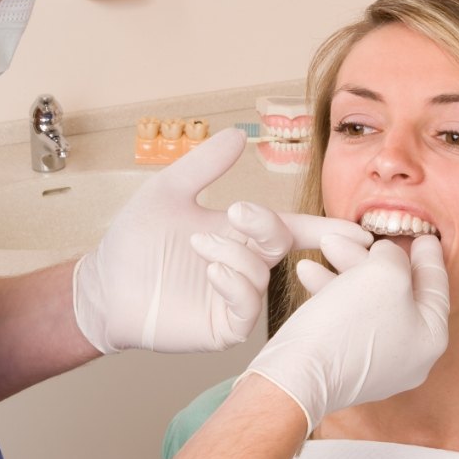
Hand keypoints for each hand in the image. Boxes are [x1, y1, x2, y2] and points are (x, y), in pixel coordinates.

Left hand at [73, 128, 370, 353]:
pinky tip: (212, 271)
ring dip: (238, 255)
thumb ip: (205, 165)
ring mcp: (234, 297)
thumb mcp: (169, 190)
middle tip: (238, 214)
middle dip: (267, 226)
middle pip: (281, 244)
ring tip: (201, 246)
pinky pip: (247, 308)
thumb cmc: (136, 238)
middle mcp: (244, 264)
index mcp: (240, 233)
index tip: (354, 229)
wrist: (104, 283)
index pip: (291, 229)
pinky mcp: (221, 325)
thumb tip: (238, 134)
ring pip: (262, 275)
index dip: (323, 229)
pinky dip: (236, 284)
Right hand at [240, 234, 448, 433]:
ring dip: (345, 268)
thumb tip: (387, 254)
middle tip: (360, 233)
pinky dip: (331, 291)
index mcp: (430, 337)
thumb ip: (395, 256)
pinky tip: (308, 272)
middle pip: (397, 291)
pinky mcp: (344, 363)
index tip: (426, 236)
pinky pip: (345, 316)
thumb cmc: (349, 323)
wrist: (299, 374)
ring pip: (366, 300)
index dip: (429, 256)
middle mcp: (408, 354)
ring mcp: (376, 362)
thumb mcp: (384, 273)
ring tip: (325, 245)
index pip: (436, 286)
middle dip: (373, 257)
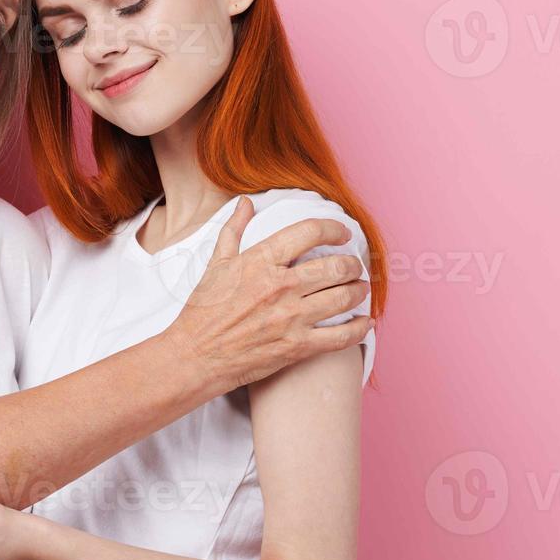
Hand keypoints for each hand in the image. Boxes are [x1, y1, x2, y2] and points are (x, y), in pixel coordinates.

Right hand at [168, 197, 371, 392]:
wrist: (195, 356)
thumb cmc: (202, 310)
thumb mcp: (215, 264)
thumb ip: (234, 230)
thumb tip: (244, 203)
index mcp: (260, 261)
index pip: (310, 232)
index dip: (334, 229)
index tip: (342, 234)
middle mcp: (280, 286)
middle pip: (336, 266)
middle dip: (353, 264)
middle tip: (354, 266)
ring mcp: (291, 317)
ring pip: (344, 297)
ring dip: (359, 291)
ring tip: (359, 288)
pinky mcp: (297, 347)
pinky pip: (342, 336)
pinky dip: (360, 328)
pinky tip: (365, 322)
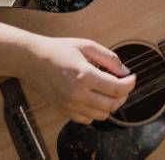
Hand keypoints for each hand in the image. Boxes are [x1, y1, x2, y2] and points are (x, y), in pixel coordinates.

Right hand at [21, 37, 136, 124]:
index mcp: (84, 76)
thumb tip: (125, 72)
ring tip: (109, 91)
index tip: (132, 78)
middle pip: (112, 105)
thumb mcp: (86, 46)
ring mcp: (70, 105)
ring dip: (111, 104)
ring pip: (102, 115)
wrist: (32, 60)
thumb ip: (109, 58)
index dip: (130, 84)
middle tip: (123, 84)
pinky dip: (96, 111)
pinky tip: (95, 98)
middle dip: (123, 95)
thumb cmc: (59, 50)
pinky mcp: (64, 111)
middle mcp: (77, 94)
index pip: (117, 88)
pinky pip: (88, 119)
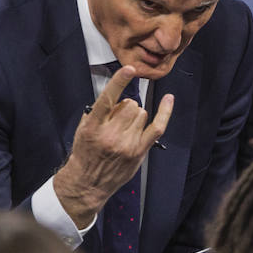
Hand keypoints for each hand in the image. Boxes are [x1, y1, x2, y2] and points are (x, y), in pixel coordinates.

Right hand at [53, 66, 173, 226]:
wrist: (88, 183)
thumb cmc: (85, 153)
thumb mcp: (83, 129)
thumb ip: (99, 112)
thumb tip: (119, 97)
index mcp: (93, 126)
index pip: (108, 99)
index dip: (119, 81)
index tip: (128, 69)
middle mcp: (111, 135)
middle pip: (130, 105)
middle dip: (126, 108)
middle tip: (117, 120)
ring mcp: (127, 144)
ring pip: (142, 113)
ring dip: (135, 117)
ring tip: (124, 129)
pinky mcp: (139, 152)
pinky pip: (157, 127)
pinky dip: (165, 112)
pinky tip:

* * *

Instructions for the task →
Set down, from the entries above, exactly the lines from the one with "ring dip: (345, 268)" up to and including the one with "pinky pip: (345, 316)", and no other lines.

Written solution →
ring dip: (345, 268)
thumb tip: (387, 254)
middle tip: (360, 233)
pinky dip: (331, 291)
index mcp: (430, 337)
thumb ip: (395, 256)
pinky tip: (308, 272)
middle pip: (397, 291)
pinky mcp: (344, 363)
index tip: (426, 236)
pinky pip: (345, 316)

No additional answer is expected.